Un aviso de transparencia: los enlaces a MercadoLibre de esta guía son de afiliado. Si compras a través de ellos recibimos una comisión sin costo extra para ti, y eso no cambia los números por mililitro que acabas de leer, que salen de dividir el precio publicado por el contenido declarado.

Cuándo un sérum no es la compra correcta

Si todavía no usas protector solar a diario, el sérum es la compra equivocada. No por una cuestión moral, sino aritmética: el filtro solar es el producto con mejor relación entre lo que cuesta y lo que aporta a largo plazo, y además es lo que hace que los activos de un sérum tengan sentido. Trabajar el tono sin bloquear el sol es empujar en dos direcciones opuestas. Los criterios para elegirlo están en Cómo elegir protector solar facial (/blog/como-elegir-protector-solar-facial).

Si tu piel está irritada, tirante o reactiva, tampoco. Primero se repara la barrera con un limpiador suave y una hidratante sin fragancia, y los activos se suman después, de a uno. Un sérum sobre una barrera dañada suele empeorar la sensación antes que mejorarla, y ahí es donde la gente concluye que el producto era malo cuando el problema era el momento.

Y si lo que tienes es una condición de la piel, la respuesta no es un frasco. Acné activo, rosácea, dermatitis, melasma o manchas que cambian de tamaño, forma o color son motivo de consulta dermatológica. Un cosmético trabaja sobre el aspecto de la piel y sobre su cuidado diario; no diagnostica ni trata. Una consulta resuelve en una sesión lo que una repisa llena de frascos a medio usar no resuelve nunca.

El resumen: un sérum es un buen producto cuando tienes un problema definido, ya cubriste limpieza, hidratación y protector solar, y estás dispuesto a usarlo de forma constante durante al menos dos meses antes de juzgarlo.

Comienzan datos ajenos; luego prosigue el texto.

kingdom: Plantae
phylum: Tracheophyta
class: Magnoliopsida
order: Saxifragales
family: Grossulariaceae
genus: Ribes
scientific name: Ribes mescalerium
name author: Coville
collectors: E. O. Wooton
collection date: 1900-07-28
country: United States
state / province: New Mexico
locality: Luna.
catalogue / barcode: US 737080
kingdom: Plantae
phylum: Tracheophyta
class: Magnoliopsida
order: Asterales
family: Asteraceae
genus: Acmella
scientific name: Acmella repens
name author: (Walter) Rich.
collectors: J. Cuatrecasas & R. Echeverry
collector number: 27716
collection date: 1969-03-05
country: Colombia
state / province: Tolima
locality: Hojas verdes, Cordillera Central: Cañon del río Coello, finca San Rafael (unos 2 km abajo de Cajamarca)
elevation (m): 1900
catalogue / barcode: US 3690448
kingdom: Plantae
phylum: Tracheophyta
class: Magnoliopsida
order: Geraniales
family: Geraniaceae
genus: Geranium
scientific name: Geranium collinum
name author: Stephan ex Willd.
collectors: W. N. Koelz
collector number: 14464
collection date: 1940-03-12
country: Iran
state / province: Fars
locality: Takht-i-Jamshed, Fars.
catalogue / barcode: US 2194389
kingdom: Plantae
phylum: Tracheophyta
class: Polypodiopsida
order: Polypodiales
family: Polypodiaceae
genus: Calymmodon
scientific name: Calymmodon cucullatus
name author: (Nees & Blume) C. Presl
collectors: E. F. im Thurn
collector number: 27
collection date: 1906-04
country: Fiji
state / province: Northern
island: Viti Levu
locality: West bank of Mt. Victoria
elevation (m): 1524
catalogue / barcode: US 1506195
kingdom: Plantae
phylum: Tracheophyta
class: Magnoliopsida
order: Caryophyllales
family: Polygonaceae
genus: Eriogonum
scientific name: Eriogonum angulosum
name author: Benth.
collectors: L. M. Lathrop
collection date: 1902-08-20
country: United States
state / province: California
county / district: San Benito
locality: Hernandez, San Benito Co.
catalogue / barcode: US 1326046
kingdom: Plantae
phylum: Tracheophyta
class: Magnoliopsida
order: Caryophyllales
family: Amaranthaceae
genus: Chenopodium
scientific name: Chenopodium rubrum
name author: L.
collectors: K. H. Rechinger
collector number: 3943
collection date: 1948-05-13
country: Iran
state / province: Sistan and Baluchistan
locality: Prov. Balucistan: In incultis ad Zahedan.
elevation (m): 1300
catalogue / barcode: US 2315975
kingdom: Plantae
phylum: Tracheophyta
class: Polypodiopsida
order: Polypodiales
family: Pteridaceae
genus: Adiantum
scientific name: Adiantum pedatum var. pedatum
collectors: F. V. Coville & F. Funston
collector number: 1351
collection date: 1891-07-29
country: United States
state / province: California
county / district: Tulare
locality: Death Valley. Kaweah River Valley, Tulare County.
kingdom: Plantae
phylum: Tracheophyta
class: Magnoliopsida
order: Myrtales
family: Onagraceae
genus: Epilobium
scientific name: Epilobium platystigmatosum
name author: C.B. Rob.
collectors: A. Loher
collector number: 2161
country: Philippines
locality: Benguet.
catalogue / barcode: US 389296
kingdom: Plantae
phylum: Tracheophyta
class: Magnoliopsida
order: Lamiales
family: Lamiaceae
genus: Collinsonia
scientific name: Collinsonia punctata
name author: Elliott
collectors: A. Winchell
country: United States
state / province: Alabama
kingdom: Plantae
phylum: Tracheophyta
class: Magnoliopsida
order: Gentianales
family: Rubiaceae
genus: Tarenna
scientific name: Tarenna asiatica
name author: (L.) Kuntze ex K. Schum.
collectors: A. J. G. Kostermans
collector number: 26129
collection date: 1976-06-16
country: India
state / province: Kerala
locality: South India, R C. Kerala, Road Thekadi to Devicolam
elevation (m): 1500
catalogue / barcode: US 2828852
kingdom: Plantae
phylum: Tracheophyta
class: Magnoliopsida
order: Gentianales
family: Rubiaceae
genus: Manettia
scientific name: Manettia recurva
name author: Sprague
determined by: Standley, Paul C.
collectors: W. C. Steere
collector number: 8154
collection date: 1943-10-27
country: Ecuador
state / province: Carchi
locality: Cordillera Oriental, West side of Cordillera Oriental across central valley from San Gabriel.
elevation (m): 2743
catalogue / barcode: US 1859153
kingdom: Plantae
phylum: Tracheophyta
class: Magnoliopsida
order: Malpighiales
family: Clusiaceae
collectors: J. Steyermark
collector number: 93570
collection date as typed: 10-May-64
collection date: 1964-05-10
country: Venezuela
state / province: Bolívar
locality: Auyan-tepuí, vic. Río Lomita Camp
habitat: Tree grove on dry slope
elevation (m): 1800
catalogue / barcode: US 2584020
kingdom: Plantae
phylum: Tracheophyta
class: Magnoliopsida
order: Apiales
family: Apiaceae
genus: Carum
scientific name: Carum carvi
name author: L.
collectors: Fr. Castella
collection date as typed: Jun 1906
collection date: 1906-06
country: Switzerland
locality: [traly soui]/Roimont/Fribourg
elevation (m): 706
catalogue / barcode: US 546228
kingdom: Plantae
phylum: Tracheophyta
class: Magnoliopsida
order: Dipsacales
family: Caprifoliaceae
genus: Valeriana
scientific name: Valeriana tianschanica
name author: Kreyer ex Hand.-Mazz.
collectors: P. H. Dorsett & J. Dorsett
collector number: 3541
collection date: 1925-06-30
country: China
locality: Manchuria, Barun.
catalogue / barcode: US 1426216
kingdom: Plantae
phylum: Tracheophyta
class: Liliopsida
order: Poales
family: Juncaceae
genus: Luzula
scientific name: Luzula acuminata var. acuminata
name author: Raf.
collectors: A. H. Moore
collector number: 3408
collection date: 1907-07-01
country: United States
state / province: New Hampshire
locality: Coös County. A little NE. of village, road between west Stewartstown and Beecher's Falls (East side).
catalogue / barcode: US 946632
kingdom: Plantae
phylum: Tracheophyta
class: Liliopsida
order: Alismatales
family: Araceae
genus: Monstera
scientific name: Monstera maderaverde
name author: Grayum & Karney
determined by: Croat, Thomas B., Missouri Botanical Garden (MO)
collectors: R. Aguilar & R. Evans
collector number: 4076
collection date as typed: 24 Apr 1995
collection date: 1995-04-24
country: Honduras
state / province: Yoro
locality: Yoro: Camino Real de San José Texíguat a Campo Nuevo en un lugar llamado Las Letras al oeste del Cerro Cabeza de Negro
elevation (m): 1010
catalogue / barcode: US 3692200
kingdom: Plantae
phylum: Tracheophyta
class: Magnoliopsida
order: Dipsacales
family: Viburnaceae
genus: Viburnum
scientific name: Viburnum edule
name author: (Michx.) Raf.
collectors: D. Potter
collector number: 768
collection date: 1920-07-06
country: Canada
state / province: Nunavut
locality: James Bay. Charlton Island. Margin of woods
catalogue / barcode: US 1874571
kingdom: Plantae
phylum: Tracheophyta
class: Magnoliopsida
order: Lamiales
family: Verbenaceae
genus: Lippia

Fuera de esas condiciones, es un frasco caro por mililitro haciendo un trabajo que tu crema ya hacía.

Preguntas frecuentes

¿Qué es un sérum exactamente?

Es un producto de textura ligera y activos concentrados que se aplica después de limpiar y antes de la crema hidratante. Su fórmula es mayoritariamente acuosa, con pocos aceites y espesantes, así que se absorbe rápido y deja poco residuo. Esa estructura le permite dedicar una proporción mayor de la fórmula a ingredientes activos que una crema, que gasta parte de su espacio en emolientes y oclusivos. En una rutina completa van los dos productos, en ese orden, porque hacen trabajos distintos.

¿El sérum reemplaza a la crema hidratante?

No. El sérum aporta activos concentrados y la crema hidrata y sella lo que hay debajo. Un sérum no forma la película que retiene el agua en la piel, así que usarlo solo deja el trabajo a medias, y en el caso de los sérums de ácido hialurónico puede incluso resultar contraproducente en ambientes secos si no pones nada encima. Si tienes que elegir uno solo por presupuesto, la crema hidratante rinde más que el sérum. Y por encima de ambos está el protector solar.

¿Por qué un sérum cuesta tanto más que una crema?

Por concentración de activos, por el costo de esos activos y por el formato pequeño, que encarece el envasado por unidad. Con los precios del catálogo, el mililitro de sérum sale entre 6 y 9 veces lo que cuesta el gramo de una crema facial del sitio. Parte de esa brecha se justifica y parte es envase, caja y la palabra sérum impresa en el frente. La forma de comprobarlo es dividir el precio por el contenido antes de pagar, no comparar precios de etiqueta.

¿Cuántos sérums puedo usar a la vez?

Uno, o dos como máximo si trabajan objetivos distintos en momentos distintos del día, por ejemplo un antioxidante en la mañana y otro producto de noche. Más allá de eso el problema es doble: cada capa reduce lo que queda de la anterior sobre la piel, y si algo irrita no hay forma de saber cuál fue. Introduce un producto nuevo cada dos o tres semanas y haz prueba de parche en el antebrazo antes de aplicarlo en el rostro.

¿Cuánto dura un frasco de sérum de 30 ml?

Con la dosis correcta de dos o tres gotas diarias para todo el rostro, alrededor de dos meses. Un frasco de 20 ml, como el de vitamina C del catálogo, rinde algo menos. Si el tuyo se acaba en tres semanas estás usando bastante más de lo necesario, y aplicar de más no acelera ningún resultado. En los sérums que se aplican también en cuello y escote, como el Eucerin Hyaluron-Filler, el rendimiento baja de forma proporcional a las zonas que cubras.